In many strategic alliances, executives confidently assume that communication is happening simply because messages are being exchanged. Yet one of the most consistent findings across partnerships is that the real problem is rarely the absence of communication, but the illusion that communication has taken place. Alliances stumble not because people refuse to talk, but because they believe they have been understood when they have not.
A simple example illustrates the point. Imagine a meeting between partners from the pharmaceutical and technology sectors. One side uses the abbreviation API, intending to discuss an active pharmaceutical ingredient. The other hears the same term and thinks of an application programming interface. Both nod along, both think they understand, and only much later does the disconnect surface. This kind of misunderstanding is common, harmless at first, and deeply costly when it scales.
Misalignment is rarely caused by a single mistake. It grows quietly in the background as the alliance matures. In the early stages, teams communicate often and with high energy. Everyone is motivated to ensure clarity. Over time, as people become comfortable with the relationship, communication patterns fade. Assumptions replace conversations. Partners begin to behave as though everyone has the same goals, the same pressures and the same organisational realities. But they do not. They work in different cultures, with different strategies, incentives and constraints.
When regular communication erodes, the alliance becomes vulnerable. Cultures clash. Expectations drift. Individuals fill the silence with their own interpretations. In some cases, the collaborative culture that once defined the partnership is replaced by mistrust, frustration and siloed behaviour. It is not unusual to find partners no longer speaking with each other, but about each other.

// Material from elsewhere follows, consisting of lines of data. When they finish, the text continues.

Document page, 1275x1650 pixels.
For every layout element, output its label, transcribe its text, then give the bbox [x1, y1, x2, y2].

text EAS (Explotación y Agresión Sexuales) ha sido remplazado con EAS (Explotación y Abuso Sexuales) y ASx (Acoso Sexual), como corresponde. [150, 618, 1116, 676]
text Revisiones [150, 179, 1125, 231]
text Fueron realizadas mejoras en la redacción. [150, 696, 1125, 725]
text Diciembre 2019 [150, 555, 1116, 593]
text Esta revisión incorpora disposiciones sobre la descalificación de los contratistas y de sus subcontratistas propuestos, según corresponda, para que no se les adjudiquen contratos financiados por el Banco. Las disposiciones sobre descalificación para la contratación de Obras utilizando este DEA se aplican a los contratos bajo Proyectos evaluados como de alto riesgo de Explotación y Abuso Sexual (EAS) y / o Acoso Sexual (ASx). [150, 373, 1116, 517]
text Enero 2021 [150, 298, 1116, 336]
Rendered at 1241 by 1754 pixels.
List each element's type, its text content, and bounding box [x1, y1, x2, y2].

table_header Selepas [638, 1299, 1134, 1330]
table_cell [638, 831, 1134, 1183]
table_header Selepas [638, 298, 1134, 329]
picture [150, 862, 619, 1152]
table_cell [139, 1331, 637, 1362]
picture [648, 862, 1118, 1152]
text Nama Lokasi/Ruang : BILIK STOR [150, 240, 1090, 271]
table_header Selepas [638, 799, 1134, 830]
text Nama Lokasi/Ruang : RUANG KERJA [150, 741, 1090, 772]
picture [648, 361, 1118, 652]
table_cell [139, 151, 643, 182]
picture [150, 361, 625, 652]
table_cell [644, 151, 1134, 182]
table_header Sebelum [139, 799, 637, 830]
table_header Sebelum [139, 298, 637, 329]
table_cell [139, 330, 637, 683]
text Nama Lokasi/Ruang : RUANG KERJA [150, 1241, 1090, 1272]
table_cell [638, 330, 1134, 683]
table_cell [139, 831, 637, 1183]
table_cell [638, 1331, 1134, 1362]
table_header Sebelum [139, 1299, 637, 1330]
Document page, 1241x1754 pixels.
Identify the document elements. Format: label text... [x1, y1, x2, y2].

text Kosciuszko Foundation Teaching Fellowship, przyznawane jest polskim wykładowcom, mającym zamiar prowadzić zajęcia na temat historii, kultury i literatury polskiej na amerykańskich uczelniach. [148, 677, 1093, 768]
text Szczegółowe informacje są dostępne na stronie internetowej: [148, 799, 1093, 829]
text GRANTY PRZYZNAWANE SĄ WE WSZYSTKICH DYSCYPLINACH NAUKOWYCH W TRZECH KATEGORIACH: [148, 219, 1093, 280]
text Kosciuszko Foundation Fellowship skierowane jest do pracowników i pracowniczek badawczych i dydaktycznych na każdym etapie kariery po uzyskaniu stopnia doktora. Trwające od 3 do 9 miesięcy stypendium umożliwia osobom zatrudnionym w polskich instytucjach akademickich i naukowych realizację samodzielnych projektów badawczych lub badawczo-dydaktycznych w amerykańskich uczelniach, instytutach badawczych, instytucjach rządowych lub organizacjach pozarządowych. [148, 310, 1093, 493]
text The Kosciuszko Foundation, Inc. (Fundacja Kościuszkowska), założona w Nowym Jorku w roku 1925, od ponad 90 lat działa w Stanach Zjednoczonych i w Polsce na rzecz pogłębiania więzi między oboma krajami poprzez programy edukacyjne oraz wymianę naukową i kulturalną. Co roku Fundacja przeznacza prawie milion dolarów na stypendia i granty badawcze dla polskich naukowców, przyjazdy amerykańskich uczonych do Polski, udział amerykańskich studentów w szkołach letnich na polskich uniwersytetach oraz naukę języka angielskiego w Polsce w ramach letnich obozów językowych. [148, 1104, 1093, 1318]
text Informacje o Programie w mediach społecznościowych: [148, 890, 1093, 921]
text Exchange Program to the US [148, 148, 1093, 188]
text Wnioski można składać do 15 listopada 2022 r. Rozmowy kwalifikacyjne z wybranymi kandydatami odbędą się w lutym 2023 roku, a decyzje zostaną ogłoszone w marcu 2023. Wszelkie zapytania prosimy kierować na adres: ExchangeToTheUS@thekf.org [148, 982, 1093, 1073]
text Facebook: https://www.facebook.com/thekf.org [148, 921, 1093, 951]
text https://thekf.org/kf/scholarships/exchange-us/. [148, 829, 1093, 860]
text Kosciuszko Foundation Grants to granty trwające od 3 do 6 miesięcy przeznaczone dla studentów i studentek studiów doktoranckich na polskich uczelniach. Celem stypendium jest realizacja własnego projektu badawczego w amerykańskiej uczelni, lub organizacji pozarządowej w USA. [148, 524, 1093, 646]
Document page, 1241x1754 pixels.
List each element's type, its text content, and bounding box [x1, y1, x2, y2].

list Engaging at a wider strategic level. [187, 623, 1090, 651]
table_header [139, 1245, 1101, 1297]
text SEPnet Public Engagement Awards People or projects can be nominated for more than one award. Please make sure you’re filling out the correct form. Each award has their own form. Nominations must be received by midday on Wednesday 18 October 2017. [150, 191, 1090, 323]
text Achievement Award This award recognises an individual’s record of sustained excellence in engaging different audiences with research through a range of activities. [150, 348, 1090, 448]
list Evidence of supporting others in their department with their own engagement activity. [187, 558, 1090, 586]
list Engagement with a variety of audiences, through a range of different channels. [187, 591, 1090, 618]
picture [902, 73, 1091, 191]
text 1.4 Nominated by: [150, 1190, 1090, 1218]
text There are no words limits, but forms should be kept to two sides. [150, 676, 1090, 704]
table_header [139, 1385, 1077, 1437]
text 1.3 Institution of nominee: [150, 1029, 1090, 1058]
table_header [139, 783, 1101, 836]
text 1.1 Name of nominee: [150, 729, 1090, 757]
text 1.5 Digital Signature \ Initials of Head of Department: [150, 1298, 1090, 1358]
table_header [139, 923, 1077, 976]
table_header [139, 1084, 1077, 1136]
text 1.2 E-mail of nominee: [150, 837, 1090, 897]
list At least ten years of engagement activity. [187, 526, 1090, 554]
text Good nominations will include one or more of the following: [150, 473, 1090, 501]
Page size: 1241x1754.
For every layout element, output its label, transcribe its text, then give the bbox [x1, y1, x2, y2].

The remedy is not complicated, yet it requires discipline: communication must be intentional, transparent and continuous. Structured governance helps, but it is the informal touch points, the proactive check-ins and the willingness to ask clarifying questions that keep partners aligned. Even well-functioning alliances benefit from periodic health checks, which reliably uncover gaps that no one realised were there: stakeholders who never understood their role, teams who missed earlier messages, or entire groups who were never properly onboarded.
The lesson is clear. In strategic alliances, communication is not a task to complete but a practice to sustain. When leaders think they have communicated enough, that is precisely the moment to communicate again.